[Stored items from a collection]
****************************************

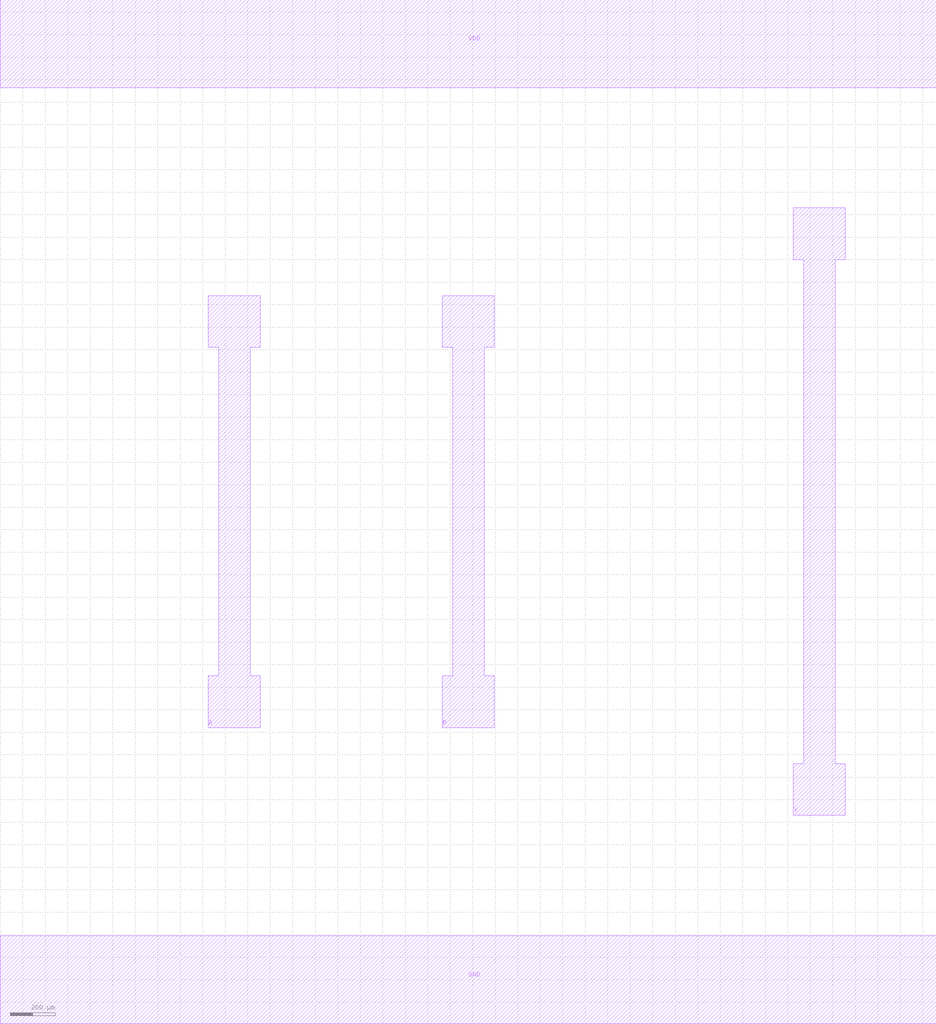
<source format=lef>
MACRO OR2X1
 CLASS CORE ;
 ORIGIN 0 0 ;
 FOREIGN OR2X1 0 0 ;
 SITE CORE ;
 SYMMETRY X Y R90 ;
  PIN VDD
   DIRECTION INOUT ;
   USE SIGNAL ;
   SHAPE ABUTMENT ;
    PORT
     CLASS CORE ;
       LAYER metal2 ;
        RECT 0.00000000 3965.00000000 4160.00000000 4355.00000000 ;
    END
  END VDD

  PIN GND
   DIRECTION INOUT ;
   USE SIGNAL ;
   SHAPE ABUTMENT ;
    PORT
     CLASS CORE ;
       LAYER metal2 ;
        RECT 0.00000000 -195.00000000 4160.00000000 195.00000000 ;
    END
  END GND

  PIN Y
   DIRECTION INOUT ;
   USE SIGNAL ;
   SHAPE ABUTMENT ;
    PORT
     CLASS CORE ;
       LAYER metal2 ;
        POLYGON 3525.00000000 730.00000000 3525.00000000 960.00000000 3570.00000000 960.00000000 3570.00000000 3200.00000000 3525.00000000 3200.00000000 3525.00000000 3430.00000000 3755.00000000 3430.00000000 3755.00000000 3200.00000000 3710.00000000 3200.00000000 3710.00000000 960.00000000 3755.00000000 960.00000000 3755.00000000 730.00000000 ;
    END
  END Y

  PIN A
   DIRECTION INOUT ;
   USE SIGNAL ;
   SHAPE ABUTMENT ;
    PORT
     CLASS CORE ;
       LAYER metal2 ;
        POLYGON 925.00000000 1120.00000000 925.00000000 1350.00000000 970.00000000 1350.00000000 970.00000000 2810.00000000 925.00000000 2810.00000000 925.00000000 3040.00000000 1155.00000000 3040.00000000 1155.00000000 2810.00000000 1110.00000000 2810.00000000 1110.00000000 1350.00000000 1155.00000000 1350.00000000 1155.00000000 1120.00000000 ;
    END
  END A

  PIN B
   DIRECTION INOUT ;
   USE SIGNAL ;
   SHAPE ABUTMENT ;
    PORT
     CLASS CORE ;
       LAYER metal2 ;
        POLYGON 1965.00000000 1120.00000000 1965.00000000 1350.00000000 2010.00000000 1350.00000000 2010.00000000 2810.00000000 1965.00000000 2810.00000000 1965.00000000 3040.00000000 2195.00000000 3040.00000000 2195.00000000 2810.00000000 2150.00000000 2810.00000000 2150.00000000 1350.00000000 2195.00000000 1350.00000000 2195.00000000 1120.00000000 ;
    END
  END B


END OR2X1

</source>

****************************************

PROBLEM REQUIREMENTS ::
Repeat all of the data above word for word, minus the pictures.

SOLVED PROBLEM ::
<source format=lef>
MACRO OR2X1
 CLASS CORE ;
 ORIGIN 0 0 ;
 FOREIGN OR2X1 0 0 ;
 SITE CORE ;
 SYMMETRY X Y R90 ;
  PIN VDD
   DIRECTION INOUT ;
   USE SIGNAL ;
   SHAPE ABUTMENT ;
    PORT
     CLASS CORE ;
       LAYER metal2 ;
        RECT 0.00000000 3965.00000000 4160.00000000 4355.00000000 ;
    END
  END VDD

  PIN GND
   DIRECTION INOUT ;
   USE SIGNAL ;
   SHAPE ABUTMENT ;
    PORT
     CLASS CORE ;
       LAYER metal2 ;
        RECT 0.00000000 -195.00000000 4160.00000000 195.00000000 ;
    END
  END GND

  PIN Y
   DIRECTION INOUT ;
   USE SIGNAL ;
   SHAPE ABUTMENT ;
    PORT
     CLASS CORE ;
       LAYER metal2 ;
        POLYGON 3525.00000000 730.00000000 3525.00000000 960.00000000 3570.00000000 960.00000000 3570.00000000 3200.00000000 3525.00000000 3200.00000000 3525.00000000 3430.00000000 3755.00000000 3430.00000000 3755.00000000 3200.00000000 3710.00000000 3200.00000000 3710.00000000 960.00000000 3755.00000000 960.00000000 3755.00000000 730.00000000 ;
    END
  END Y

  PIN A
   DIRECTION INOUT ;
   USE SIGNAL ;
   SHAPE ABUTMENT ;
    PORT
     CLASS CORE ;
       LAYER metal2 ;
        POLYGON 925.00000000 1120.00000000 925.00000000 1350.00000000 970.00000000 1350.00000000 970.00000000 2810.00000000 925.00000000 2810.00000000 925.00000000 3040.00000000 1155.00000000 3040.00000000 1155.00000000 2810.00000000 1110.00000000 2810.00000000 1110.00000000 1350.00000000 1155.00000000 1350.00000000 1155.00000000 1120.00000000 ;
    END
  END A

  PIN B
   DIRECTION INOUT ;
   USE SIGNAL ;
   SHAPE ABUTMENT ;
    PORT
     CLASS CORE ;
       LAYER metal2 ;
        POLYGON 1965.00000000 1120.00000000 1965.00000000 1350.00000000 2010.00000000 1350.00000000 2010.00000000 2810.00000000 1965.00000000 2810.00000000 1965.00000000 3040.00000000 2195.00000000 3040.00000000 2195.00000000 2810.00000000 2150.00000000 2810.00000000 2150.00000000 1350.00000000 2195.00000000 1350.00000000 2195.00000000 1120.00000000 ;
    END
  END B


END OR2X1

</source>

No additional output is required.